## Exercise details:
Your response should contain each line of the data that includes "competitor".

———

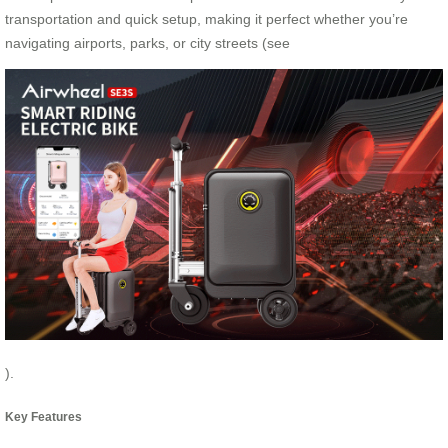
transportation and quick setup, making it perfect whether you’re
navigating airports, parks, or city streets (see
).
Key Features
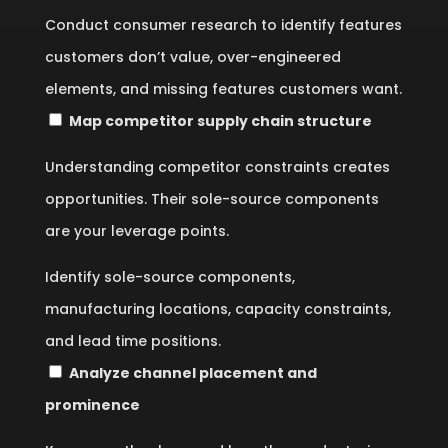
Conduct consumer research to identify features
customers don’t value, over-engineered
elements, and missing features customers want.
Map competitor supply chain structure
Understanding competitor constraints creates
opportunities. Their sole-source components
are your leverage points.
Identify sole-source components,
manufacturing locations, capacity constraints,
and lead time positions.
Analyze channel placement and
prominence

———

## Output for this task:
Map competitor supply chain structure
Understanding competitor constraints creates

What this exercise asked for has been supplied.